### Task statement
The line containing "left knee: (146, 230)" marks where to begin; quote it and every line after it through the end of the data, exactly as written.

### Given data
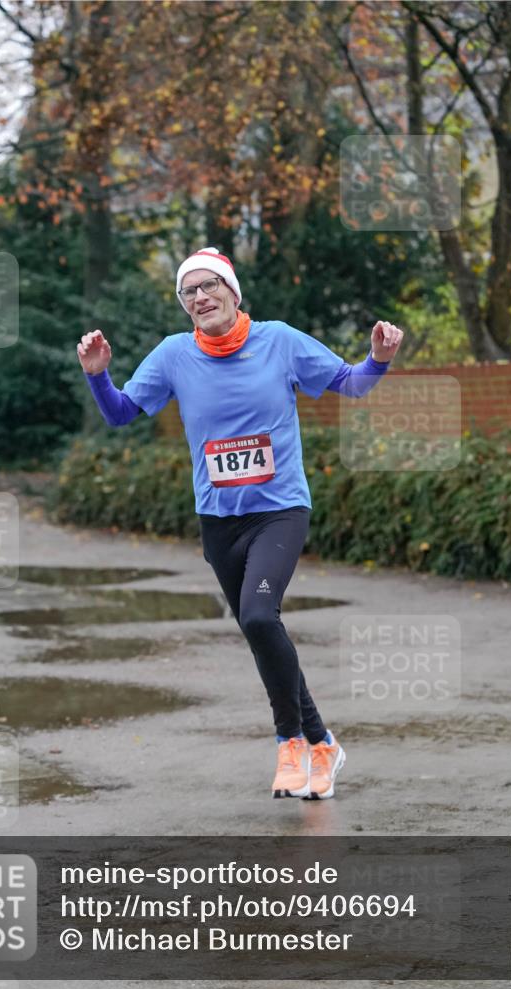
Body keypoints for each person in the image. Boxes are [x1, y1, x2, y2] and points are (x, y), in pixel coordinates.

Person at [76, 248, 403, 800]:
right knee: (259, 630)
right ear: (184, 305)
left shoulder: (278, 340)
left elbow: (350, 383)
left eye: (210, 286)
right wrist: (98, 376)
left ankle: (290, 741)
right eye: (189, 292)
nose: (200, 297)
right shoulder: (174, 355)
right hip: (219, 521)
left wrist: (379, 358)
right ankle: (323, 743)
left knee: (257, 612)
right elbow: (121, 413)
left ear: (233, 290)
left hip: (279, 510)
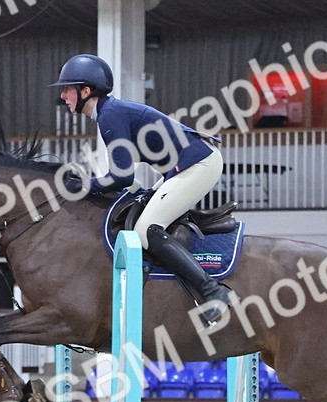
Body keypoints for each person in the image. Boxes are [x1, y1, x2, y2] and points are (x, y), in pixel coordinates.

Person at [52, 53, 233, 325]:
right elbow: (127, 180)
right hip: (184, 167)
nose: (63, 96)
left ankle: (213, 291)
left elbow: (122, 177)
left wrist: (83, 186)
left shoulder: (110, 116)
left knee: (146, 230)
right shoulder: (110, 113)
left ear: (85, 91)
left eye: (67, 89)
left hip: (199, 164)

### Answer space
left knee: (146, 230)
right shoulder: (110, 113)
left ear: (85, 91)
left eye: (67, 89)
left hip: (199, 164)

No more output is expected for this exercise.